I have something similar working now, but as far as I remember, I couldn’t get cuda buffer to share over thread-boundaries (at least with CUDA 1.1), so I just copy the data through a host-pointer (I have quite a small amount of data as input), but I also tried it only with the runtime-API, but I suppose the rules will be the same.
I’m not sure how host context-switch affects device contexts, but if the usual OpenGL context-handling paradigm is used (as should), then all data is context sensitive (including these buffers), and a context can be current to only one (host-side) thread at a time, which would make your use-case of direct sharing across thread-boundaries impossible.
Also regarding my solution, I started wondering if device-to-device cudamemcpy would be possible over two different contexts - not sure, but could be worth checking from the spec, in case you have a larger buffer.
Thank you for your insight. Looks like one thread for all. Each GLX context needs a Display, the Display should be locked on any calls. Cuda context needs a GLX context.
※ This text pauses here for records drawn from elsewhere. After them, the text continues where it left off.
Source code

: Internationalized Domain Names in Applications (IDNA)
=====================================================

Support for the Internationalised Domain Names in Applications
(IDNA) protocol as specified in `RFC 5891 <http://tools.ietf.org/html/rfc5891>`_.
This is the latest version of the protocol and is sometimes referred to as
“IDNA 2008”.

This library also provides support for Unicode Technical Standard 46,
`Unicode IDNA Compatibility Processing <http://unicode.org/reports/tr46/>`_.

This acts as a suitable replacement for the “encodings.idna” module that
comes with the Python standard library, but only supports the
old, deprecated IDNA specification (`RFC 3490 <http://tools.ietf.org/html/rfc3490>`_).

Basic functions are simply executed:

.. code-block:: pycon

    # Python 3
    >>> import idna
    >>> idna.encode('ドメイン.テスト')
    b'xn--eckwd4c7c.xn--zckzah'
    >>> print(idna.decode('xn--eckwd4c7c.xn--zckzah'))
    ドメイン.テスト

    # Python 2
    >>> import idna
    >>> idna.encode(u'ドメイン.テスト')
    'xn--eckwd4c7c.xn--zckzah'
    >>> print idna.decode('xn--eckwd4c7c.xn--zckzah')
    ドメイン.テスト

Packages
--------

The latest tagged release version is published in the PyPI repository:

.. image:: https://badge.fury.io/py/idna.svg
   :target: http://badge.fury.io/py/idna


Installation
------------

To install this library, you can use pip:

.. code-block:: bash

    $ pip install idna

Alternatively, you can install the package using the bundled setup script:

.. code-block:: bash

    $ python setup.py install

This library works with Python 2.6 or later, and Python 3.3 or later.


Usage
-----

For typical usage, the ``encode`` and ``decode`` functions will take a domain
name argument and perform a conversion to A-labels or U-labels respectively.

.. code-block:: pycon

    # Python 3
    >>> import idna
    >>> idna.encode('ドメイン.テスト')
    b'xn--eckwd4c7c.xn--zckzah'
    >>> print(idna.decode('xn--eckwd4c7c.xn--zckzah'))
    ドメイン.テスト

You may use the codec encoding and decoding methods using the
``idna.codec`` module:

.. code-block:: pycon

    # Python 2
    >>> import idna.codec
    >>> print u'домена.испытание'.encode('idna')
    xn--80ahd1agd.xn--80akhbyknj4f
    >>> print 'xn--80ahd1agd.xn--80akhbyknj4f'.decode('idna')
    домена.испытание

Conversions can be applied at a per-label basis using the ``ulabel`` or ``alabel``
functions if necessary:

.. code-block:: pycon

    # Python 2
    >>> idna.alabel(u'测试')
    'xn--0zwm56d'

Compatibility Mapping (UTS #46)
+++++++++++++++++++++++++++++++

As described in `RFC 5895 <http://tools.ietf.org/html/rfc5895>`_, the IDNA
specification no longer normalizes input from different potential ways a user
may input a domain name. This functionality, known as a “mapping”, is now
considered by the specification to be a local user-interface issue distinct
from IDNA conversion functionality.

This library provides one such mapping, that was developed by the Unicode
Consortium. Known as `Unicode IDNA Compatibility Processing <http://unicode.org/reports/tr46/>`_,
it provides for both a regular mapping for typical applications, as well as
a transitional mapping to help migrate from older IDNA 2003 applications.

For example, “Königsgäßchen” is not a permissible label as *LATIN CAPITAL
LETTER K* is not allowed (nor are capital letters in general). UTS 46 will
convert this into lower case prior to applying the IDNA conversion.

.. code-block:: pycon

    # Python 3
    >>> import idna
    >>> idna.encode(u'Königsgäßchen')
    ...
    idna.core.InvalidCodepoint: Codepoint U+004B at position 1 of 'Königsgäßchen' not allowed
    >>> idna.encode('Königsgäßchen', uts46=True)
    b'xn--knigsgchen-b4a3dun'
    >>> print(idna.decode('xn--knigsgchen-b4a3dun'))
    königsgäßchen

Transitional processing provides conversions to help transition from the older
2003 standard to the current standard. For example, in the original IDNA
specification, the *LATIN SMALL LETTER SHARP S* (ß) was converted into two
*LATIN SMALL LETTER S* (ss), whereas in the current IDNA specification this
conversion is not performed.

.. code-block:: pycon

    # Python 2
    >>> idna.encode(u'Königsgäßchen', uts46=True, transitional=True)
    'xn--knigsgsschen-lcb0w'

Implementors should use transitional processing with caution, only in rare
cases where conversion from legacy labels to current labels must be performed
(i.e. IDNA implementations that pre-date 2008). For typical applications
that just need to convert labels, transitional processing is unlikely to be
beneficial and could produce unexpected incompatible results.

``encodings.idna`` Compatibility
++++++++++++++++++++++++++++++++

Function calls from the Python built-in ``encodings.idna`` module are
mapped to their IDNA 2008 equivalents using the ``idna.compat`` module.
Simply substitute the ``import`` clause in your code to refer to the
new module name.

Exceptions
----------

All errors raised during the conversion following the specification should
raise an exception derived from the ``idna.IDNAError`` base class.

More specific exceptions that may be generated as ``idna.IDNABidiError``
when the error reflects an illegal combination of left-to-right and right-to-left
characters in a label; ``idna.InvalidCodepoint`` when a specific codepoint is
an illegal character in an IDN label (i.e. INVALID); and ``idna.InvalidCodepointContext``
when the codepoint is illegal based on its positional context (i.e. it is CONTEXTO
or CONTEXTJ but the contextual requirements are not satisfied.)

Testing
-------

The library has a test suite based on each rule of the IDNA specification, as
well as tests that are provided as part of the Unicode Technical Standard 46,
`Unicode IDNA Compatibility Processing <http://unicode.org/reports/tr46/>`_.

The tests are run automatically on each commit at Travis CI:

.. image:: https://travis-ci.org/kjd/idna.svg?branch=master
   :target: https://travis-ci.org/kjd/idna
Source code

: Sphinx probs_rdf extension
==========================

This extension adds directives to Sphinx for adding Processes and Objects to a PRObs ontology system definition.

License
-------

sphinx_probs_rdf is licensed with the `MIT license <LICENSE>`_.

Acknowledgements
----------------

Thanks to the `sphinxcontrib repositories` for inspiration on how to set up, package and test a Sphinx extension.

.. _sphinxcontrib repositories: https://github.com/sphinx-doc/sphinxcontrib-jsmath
I assume two different CUDA contexts don’t share memory, but I’m unsure. Here’s another idea: two GLX contexts, one with Cuda and the other that does regular opengl calls. The context uses the shared parameter of glxcreatecontext so they share texture ids. Now I can maybe use textures (copy to buffer in cuda context) to share data. I don’t know if it’s worth it though, I don’t trust it since I don’t know the internals of the NVIDIA drivers.